第7回公判(2010.9.14)
(7)「見殺しにするようなことは絶対してない」「私はそのような人間ではない」被告最後の無罪主張
保護責任者遺棄致死などの罪に問われた元俳優、押尾学被告(32)の裁判員裁判第7回公判は、男性弁護人が引き続き最終弁論で無罪主張を展開している。
男性弁護人は、押尾被告が薬物調達を依頼する必要がなかった状況などを示し、MDMAの譲渡で懲役1年の実刑が確定した泉田勇介受刑者(32)の証言も「信用できない」と検察側の主張に反論した。
押尾被告は男性弁護人の方を時折見やり、静かに弁論に耳を傾けている。
男性弁護人は情状面について弁論を進めた。
弁護人「押尾被告は違法薬物を服用したことを『本当にばかなことをした』と後悔しています。

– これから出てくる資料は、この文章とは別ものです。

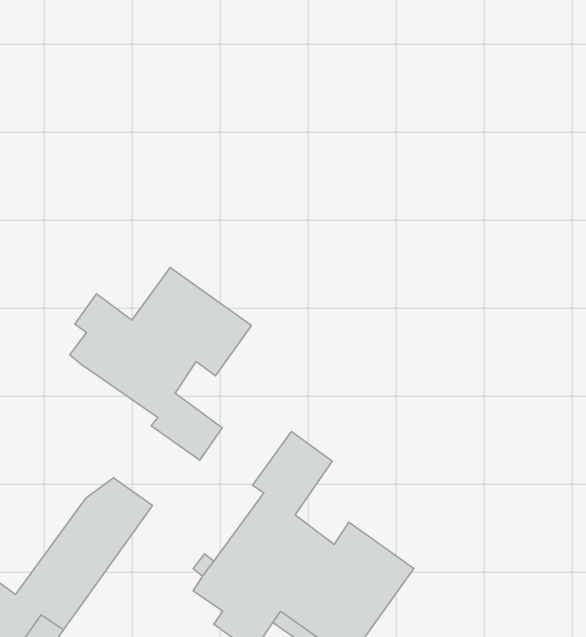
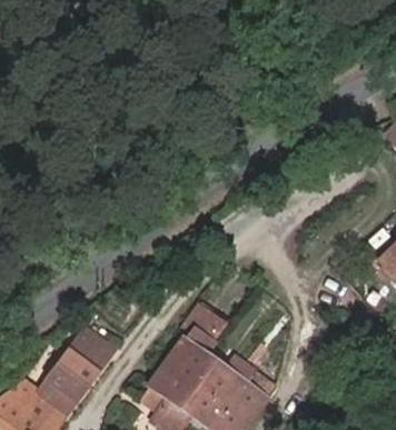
building: [70,267,251,460] -> none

薬物を抜こうとしたり、捨てようとしたりした証拠隠滅行為に反省の態度を表明しています」
「(押尾被告は)田中さんを助けることができなかったことを悔やみ、毎日冥福(めいふく)を祈っています」
反省しているという押尾被告の現状について列挙していき、続けた。
弁護人「前科前歴はなく、事件がマスコミで大きく報道されるなどして、家族、仕事を失い、社会的制裁を受けています」
押尾被告は、微動だにせず前を見て、男性弁護人の読み上げを聞いている。
最終弁論の資料を読み終えた男性弁護人は前を向いた。
弁護人「以上のことから、無罪と考えます」
山口裕之裁判長が、男性弁護人の最終弁論が終わったことを確認すると、「言いたいことはありますか」と押尾被告に尋ねた。
押尾被告は「はい」と法廷に通る大きな声で答え、証言台に立った。山口裁判長の方をまっすぐ向き、直立の姿勢で、意見陳述を始めた。
被告「私は田中さんを見殺しにするようなことは絶対にしていません。私はそのような人間ではありません。昨日(法廷で)話したことが真実です」
一言ひとことはっきりとこう述べると、押尾被告は一呼吸置いた。
被告「以上です」
一礼すると、押尾被告は弁護人の隣の席に戻り、後ろの男性弁護人と言葉を交わした。
論告求刑公判は結審。山口裁判長が判決言い渡しの日時について、17日午後3時からと告げて閉廷した。